(WHAT TO DO) The data below holds a line containing "<source format=kicad_pcb>" and a line containing "(usegerberattributes false)"; please quote exactly those two lines and every line between them, and nothing else.

==== PROVIDED ENTRIES

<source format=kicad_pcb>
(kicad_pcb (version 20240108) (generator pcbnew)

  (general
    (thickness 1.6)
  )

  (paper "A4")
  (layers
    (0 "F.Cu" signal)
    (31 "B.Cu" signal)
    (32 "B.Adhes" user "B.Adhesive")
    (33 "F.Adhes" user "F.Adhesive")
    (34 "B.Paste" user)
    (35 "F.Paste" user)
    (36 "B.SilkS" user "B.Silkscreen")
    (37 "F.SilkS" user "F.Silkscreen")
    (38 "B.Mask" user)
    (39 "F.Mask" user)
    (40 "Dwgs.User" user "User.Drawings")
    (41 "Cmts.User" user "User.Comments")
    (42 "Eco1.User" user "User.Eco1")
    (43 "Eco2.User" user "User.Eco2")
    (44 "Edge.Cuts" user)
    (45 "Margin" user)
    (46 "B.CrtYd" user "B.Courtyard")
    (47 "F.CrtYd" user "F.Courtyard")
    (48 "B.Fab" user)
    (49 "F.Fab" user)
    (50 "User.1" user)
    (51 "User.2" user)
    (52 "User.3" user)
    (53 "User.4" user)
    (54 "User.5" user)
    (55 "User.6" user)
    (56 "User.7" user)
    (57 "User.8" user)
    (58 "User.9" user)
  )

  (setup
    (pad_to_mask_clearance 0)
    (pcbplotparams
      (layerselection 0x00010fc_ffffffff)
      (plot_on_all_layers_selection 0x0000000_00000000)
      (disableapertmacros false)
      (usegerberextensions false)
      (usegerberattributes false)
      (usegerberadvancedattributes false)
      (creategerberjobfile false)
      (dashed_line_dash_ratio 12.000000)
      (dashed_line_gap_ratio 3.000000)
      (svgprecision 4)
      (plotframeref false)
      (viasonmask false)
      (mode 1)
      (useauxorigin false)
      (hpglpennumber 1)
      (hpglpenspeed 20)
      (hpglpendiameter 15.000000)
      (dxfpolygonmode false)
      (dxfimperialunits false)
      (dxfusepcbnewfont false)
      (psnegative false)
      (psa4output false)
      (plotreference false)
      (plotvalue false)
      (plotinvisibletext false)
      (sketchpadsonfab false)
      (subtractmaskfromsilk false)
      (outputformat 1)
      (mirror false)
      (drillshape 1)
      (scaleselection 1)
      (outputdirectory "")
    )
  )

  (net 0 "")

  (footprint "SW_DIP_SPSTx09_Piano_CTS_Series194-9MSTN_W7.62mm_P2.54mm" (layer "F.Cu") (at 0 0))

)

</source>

========
==== PROVIDED ENTRIES

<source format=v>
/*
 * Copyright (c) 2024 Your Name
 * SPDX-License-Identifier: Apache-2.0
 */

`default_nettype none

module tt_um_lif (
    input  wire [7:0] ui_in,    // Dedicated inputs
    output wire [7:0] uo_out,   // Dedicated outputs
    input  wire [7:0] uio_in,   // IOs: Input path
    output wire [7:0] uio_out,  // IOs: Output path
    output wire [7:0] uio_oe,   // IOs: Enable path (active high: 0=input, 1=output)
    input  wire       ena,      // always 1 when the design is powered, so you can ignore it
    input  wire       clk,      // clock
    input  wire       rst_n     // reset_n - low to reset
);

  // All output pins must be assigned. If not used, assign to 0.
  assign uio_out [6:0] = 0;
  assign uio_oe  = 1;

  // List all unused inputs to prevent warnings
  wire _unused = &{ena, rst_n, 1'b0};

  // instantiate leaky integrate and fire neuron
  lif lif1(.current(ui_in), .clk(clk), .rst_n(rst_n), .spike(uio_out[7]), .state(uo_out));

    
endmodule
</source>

========
==== PROVIDED ENTRIES

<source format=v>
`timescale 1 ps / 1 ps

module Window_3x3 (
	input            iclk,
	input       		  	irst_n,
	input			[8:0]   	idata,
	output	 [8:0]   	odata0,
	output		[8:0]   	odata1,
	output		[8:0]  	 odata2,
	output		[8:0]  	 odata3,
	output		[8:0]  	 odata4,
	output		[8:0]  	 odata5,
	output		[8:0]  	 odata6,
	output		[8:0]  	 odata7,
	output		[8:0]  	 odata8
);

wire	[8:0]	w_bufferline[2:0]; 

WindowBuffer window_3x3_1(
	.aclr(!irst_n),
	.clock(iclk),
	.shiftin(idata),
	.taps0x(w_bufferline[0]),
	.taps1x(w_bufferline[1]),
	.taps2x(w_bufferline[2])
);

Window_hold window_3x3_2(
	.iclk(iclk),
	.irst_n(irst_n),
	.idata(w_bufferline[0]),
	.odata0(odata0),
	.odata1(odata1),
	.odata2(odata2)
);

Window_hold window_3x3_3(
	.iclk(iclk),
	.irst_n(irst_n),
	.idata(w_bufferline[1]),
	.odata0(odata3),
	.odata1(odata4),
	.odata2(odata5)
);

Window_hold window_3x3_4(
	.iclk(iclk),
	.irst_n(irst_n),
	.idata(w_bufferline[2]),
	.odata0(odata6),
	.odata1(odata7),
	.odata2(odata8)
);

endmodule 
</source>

========

(TASK RESPONSE)
<source format=kicad_pcb>
(kicad_pcb (version 20240108) (generator pcbnew)

  (general
    (thickness 1.6)
  )

  (paper "A4")
  (layers
    (0 "F.Cu" signal)
    (31 "B.Cu" signal)
    (32 "B.Adhes" user "B.Adhesive")
    (33 "F.Adhes" user "F.Adhesive")
    (34 "B.Paste" user)
    (35 "F.Paste" user)
    (36 "B.SilkS" user "B.Silkscreen")
    (37 "F.SilkS" user "F.Silkscreen")
    (38 "B.Mask" user)
    (39 "F.Mask" user)
    (40 "Dwgs.User" user "User.Drawings")
    (41 "Cmts.User" user "User.Comments")
    (42 "Eco1.User" user "User.Eco1")
    (43 "Eco2.User" user "User.Eco2")
    (44 "Edge.Cuts" user)
    (45 "Margin" user)
    (46 "B.CrtYd" user "B.Courtyard")
    (47 "F.CrtYd" user "F.Courtyard")
    (48 "B.Fab" user)
    (49 "F.Fab" user)
    (50 "User.1" user)
    (51 "User.2" user)
    (52 "User.3" user)
    (53 "User.4" user)
    (54 "User.5" user)
    (55 "User.6" user)
    (56 "User.7" user)
    (57 "User.8" user)
    (58 "User.9" user)
  )

  (setup
    (pad_to_mask_clearance 0)
    (pcbplotparams
      (layerselection 0x00010fc_ffffffff)
      (plot_on_all_layers_selection 0x0000000_00000000)
      (disableapertmacros false)
      (usegerberextensions false)
      (usegerberattributes false)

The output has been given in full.